Department of Neurology, School of Medicine, Hamadan University of Medical Sciences, Hamadan, Iran , mehrdokhtmazdeh@yahoo.com
Abstract: (8006 Views)
Background: Spinal dural arteriovenous fistula (SDAVF) is a known cause of nontraumatic slow progressive araparesia and is frequently overlooked because its clinical features overlap with more common causes of myelopathy and also neuroimaging may be normal.

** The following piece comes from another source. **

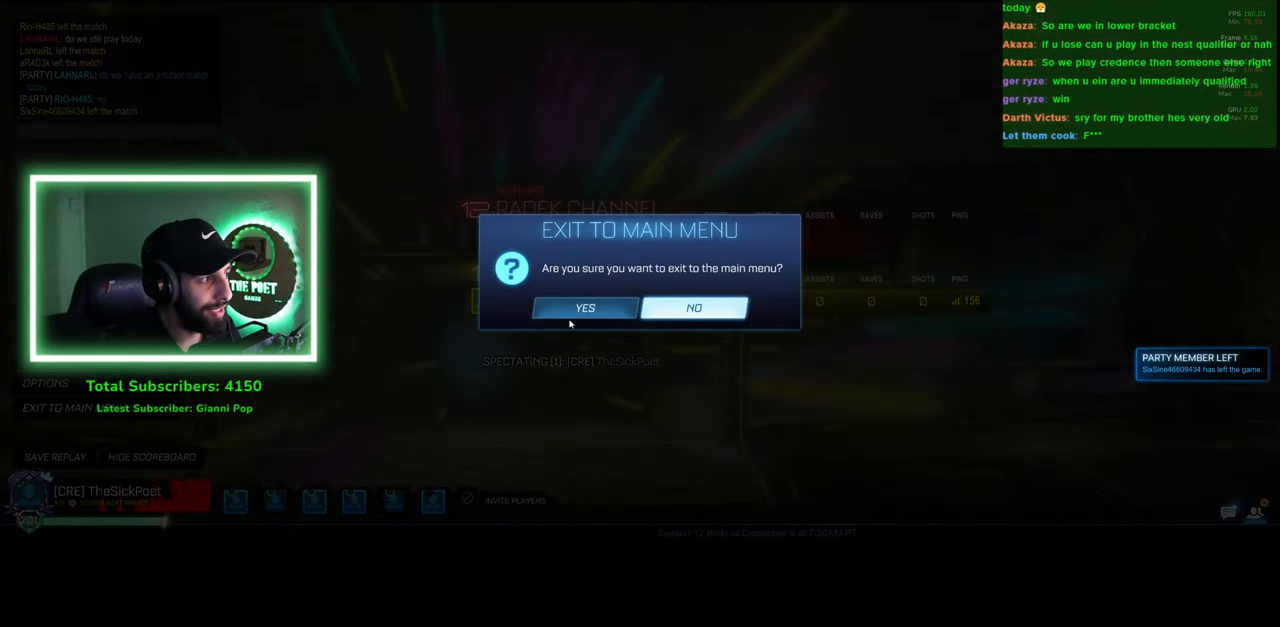
{"keys": [], "mouse": [], "events": [[116, "mouse_left", "down"], [200, "mouse_left", "up"]]}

Case Report: A 53 year-old man with developed weakness of both lower limbs had symptoms begun spontaneously 3.5 month before admission and progressed from 1 month ago with bowel and bladder incontinence. The patient's physical examination was normal and neurologic testing revealed lower extremity motor strength of 3/5. Deep tendon reflexes were decreased and superficial abdominal reflexes were absent. Sensation of pinprick and temperature was absent distal to the T4-T5 level. Vibration and proprioception were decreased to the ankle and saddle anesthesia and the patient was non ambulatory. Laboratory routine and specific tests for vitamin B12 level, hepatitis, HIV, HTLV1, 2 were negative. MRI of spine with and without contrast raised the possibility of dural arteriovenous malformation extended from T3 level to conus medullaris which was confirmed by angiography. The patient referred to neurosurgeon for deciding route of treatment.
Conclusion: SDAVF can be a significant non traumatic slowly progressive cause of myelopathy. The majority of the affected patients are males older than 50 years of age. Rapid diagnosis in these patients leads to significant improvement.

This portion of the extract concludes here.